Deine Aufgaben:
1. Auf welche Juden soll die Maßnahme laut dem Textauszug beschränkt werden?
2. Gib den Abschnitt des Textauszugs von „Die Gesellschaft wird“ bis „zu übernehmen sind.“ wortgetreu wieder.

Textauszug:
------------------------------------

Die Gesellschaft wird möglichste Bewegungsfreiheit haben und in die Lage versetzt werden müssen, die Angelegenheit schnell und großzügig abwickeln zu können. Auf der anderen Seite ist es notwendig, wegen der Bedeutung der von der Gesellschaft zu erfüllenden Aufgabe engste Fühlungnahme mit den zuständigen Staats- und Parteistellen zu halten. Diese Gesichtspunkte werden bei der Entscheidung der Frage eine Rolle spielen müssen, von wem die Geschäftsanteile zu übernehmen sind.

h) Die Behandlung von Juden fremder Staatsangehörigkeit bedarf m. E. erneut der Prüfung. So erwünscht ich es vom Standpunkt der allgemeinen Judenpolitik aus ansehen muß, einen Unterschied nach der Staatsangehörigkeit nicht zu machen, so wird es sich - gerade auch im Hinblick auf die Erfahrungen mit der Verordnung über die Vermögensanmeldung - doch empfehlen, die Maßnahme auf Juden deutscher Staatsangehörigkeit und auf staatenlose Juden zu beschränken. Die Vorteile einer Einbeziehung der Juden fremder Staatsangehörigkeit dürften auch in diesem Falle von den außenpolitischen Nachteilen weit überwogen werden.

------------------------------------

Zu prüfende Daten:
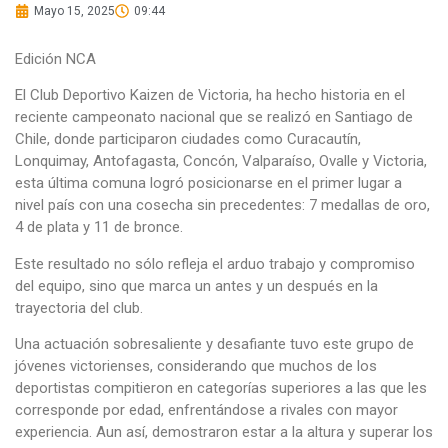
Mayo 15, 2025
09:44
Edición NCA
El Club Deportivo Kaizen de Victoria, ha hecho historia en el
reciente campeonato nacional que se realizó en Santiago de
Chile, donde participaron ciudades como Curacautín,
Lonquimay, Antofagasta, Concón, Valparaíso, Ovalle y Victoria,
esta última comuna logró posicionarse en el primer lugar a
nivel país con una cosecha sin precedentes: 7 medallas de oro,
4 de plata y 11 de bronce.
Este resultado no sólo refleja el arduo trabajo y compromiso
del equipo, sino que marca un antes y un después en la
trayectoria del club.
Una actuación sobresaliente y desafiante tuvo este grupo de
jóvenes victorienses, considerando que muchos de los
deportistas compitieron en categorías superiores a las que les
corresponde por edad, enfrentándose a rivales con mayor
experiencia. Aun así, demostraron estar a la altura y superar los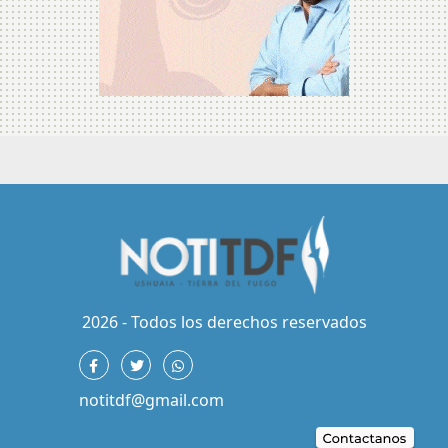
2026 - Todos los derechos reservados
notitdf@gmail.com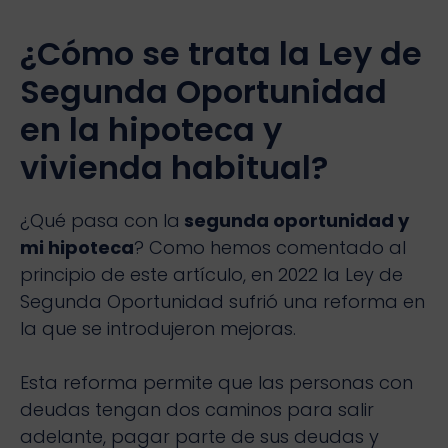
¿Cómo se trata la Ley de
Segunda Oportunidad
en la hipoteca y
vivienda habitual?
¿Qué pasa con la
segunda oportunidad y
mi hipoteca
? Como hemos comentado al
principio de este artículo, en 2022 la Ley de
Segunda Oportunidad sufrió una reforma en
la que se introdujeron mejoras.
Esta reforma permite que las personas con
deudas tengan dos caminos para salir
adelante, pagar parte de sus deudas y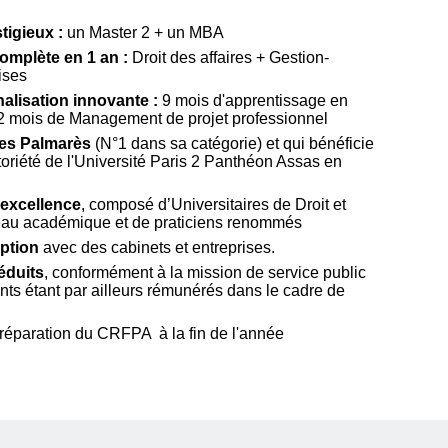
tigieux :
un Master 2 + un MBA
omplète en 1 an :
Droit des affaires + Gestion-
ises
alisation innovante :
9 mois d'apprentissage en
12 mois de Management de projet professionnel
des Palmarès
(N°1 dans sa catégorie) et qui bénéficie
oriété de l'Université Paris 2 Panthéon Assas en
’excellence
, composé d’Universitaires de Droit et
veau académique et de praticiens renommés
ption
avec des cabinets et entreprises.
réduits
, conformément à la mission de service public
ants étant par ailleurs rémunérés dans le cadre de
réparation du CRFPA à la fin de l'année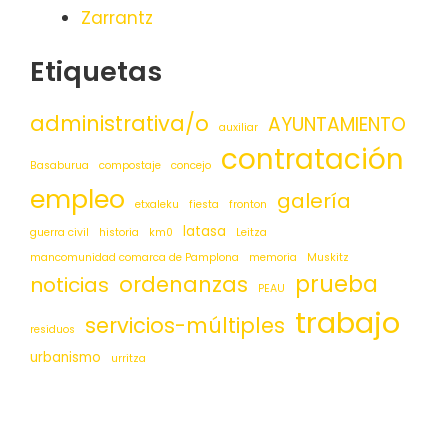
Zarrantz
Etiquetas
administrativa/o
AYUNTAMIENTO
auxiliar
contratación
Basaburua
compostaje
concejo
empleo
galería
etxaleku
fiesta
fronton
latasa
guerra civil
historia
km0
Leitza
mancomunidad comarca de Pamplona
memoria
Muskitz
prueba
ordenanzas
noticias
PEAU
trabajo
servicios-múltiples
residuos
urbanismo
urritza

------------------------------------

Antworten pro Punkt:
1. Auf Juden deutscher Staatsangehörigkeit und auf staatenlose Juden.

2.
Die Gesellschaft wird möglichste Bewegungsfreiheit haben und in die Lage versetzt werden müssen, die Angelegenheit schnell und großzügig abwickeln zu können. Auf der anderen Seite ist es notwendig, wegen der Bedeutung der von der Gesellschaft zu erfüllenden Aufgabe engste Fühlungnahme mit den zuständigen Staats- und Parteistellen zu halten. Diese Gesichtspunkte werden bei der Entscheidung der Frage eine Rolle spielen müssen, von wem die Geschäftsanteile zu übernehmen sind.